(PAGE EXTRACT)
------------------------

# R Series in a Trainer



## 99trek5200 (Jan 26, 2007)

We had a group Computrainer ride the other night and one of the new guys has a RS or R3 (sorry, I am not that familiar with Cervelos). One of the gals at the bike shop noticed a real severe flex in the rear of the bike. It was so bad he could get the trainer to walk. It is not like the rider was an animal or anything, quite the contrary. He probably weighs in the 140-150 range and I would guess he was putting down less than 170 watts on average. Has anyone else experienced this severe flex?


----------



## goodboyr (Apr 19, 2006)

*R3 in a Cycleop Fluid*

I've been using my 58 cm R3 in the Cyleops Fluid 2 all indoor season with no issues. No excessive flex, no movement, no problems.


----------



## Travis (Oct 14, 2005)

ditto, no issues with the R3 in a cyclops for a couple of years now


----------



## California L33 (Jan 20, 2006)

170 watts shouldn't make any bike walk in a trainer. Are you sure it was properly attached?


----------



## 99trek5200 (Jan 26, 2007)

------------------------

(EXTRACTED DATA)

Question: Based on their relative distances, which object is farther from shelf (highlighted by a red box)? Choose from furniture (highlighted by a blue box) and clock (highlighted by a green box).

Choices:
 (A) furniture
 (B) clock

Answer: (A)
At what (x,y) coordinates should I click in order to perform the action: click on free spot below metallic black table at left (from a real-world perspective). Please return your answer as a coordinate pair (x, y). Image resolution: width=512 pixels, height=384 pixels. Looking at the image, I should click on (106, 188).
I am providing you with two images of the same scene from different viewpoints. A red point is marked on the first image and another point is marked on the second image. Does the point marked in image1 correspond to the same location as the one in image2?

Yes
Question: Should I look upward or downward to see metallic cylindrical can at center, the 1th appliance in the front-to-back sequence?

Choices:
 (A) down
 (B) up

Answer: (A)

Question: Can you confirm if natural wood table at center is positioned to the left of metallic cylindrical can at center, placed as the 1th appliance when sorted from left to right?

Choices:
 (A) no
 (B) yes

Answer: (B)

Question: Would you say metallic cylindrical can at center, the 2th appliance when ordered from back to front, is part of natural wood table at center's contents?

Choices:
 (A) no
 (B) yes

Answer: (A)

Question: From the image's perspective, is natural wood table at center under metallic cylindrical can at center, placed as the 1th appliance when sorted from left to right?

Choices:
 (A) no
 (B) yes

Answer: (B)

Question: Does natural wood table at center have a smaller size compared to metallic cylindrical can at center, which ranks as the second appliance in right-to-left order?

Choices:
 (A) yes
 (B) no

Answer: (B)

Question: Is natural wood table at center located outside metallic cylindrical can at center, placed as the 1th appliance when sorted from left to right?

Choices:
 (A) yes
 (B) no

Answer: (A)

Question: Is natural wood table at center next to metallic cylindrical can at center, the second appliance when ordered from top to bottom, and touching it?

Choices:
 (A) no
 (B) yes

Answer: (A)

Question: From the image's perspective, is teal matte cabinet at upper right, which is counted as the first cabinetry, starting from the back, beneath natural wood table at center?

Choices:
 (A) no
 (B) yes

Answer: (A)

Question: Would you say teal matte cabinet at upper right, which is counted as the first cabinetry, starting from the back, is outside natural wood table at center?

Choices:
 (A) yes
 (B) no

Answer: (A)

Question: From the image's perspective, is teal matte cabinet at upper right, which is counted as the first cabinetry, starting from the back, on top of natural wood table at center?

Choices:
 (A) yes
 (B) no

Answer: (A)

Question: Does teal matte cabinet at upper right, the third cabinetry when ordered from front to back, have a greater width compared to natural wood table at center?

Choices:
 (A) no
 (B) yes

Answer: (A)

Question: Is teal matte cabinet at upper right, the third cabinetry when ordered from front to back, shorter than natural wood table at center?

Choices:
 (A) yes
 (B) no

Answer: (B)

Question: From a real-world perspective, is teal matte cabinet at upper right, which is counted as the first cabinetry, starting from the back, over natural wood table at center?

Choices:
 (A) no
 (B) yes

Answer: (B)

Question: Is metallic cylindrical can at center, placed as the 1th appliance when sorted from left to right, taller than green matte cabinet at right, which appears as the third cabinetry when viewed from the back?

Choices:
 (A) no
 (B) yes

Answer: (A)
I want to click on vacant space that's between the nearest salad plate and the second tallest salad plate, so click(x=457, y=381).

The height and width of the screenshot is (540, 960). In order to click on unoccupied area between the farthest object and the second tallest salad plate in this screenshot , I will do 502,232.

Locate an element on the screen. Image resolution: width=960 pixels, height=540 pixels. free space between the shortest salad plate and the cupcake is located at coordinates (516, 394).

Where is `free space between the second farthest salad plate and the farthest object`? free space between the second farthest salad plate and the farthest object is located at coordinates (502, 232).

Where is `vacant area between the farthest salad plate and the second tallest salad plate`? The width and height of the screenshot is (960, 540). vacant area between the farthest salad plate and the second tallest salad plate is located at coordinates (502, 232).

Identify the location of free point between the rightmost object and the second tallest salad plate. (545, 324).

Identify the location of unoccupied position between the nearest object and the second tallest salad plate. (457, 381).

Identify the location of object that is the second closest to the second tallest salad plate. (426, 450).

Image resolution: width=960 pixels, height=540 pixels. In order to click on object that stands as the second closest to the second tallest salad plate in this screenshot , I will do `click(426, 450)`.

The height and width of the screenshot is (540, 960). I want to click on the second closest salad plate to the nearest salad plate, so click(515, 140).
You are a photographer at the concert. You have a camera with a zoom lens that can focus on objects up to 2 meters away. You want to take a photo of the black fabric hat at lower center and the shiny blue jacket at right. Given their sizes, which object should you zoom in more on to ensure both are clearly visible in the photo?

------------------------

(COMPLETE THE FOLLOWING)
1. In the thread on the R Series in a trainer:
(a) What weight range does the first poster guess for the new rider?
(b) What frame size is goodboyr's R3?
(c) For how long has Travis used his R3 in a trainer without issues?
2. Can you pick up the thread on the R Series in a trainer after its last line and write the post that comes next?
The records have nothing to do with the forum thread.

(SOLVED PROBLEMS)
1.
(a) 140-150
(b) 58 cm
(c) A couple of years

2.
California L33 said:


> 170 watts shouldn't make any bike walk in a trainer. Are you sure it was properly attached?


I can't say I checked the setup, but the shop is good about making sure you have the right cheapy skewer and setting up the newbies. I was in the front row and he was in the back so I could not witness the swaying myself. The shop kept the bike to check it out, but there was nothing obviously wrong. It just seemed weird hearing from both the rider and gal how the thing was swaying.

I'm sure there were times he was putting down more than 170, and that is probably when it walked. 170 was close to his average. Point being he may have put 300 or 350 down as spike. No way was any kind of serious power sustained.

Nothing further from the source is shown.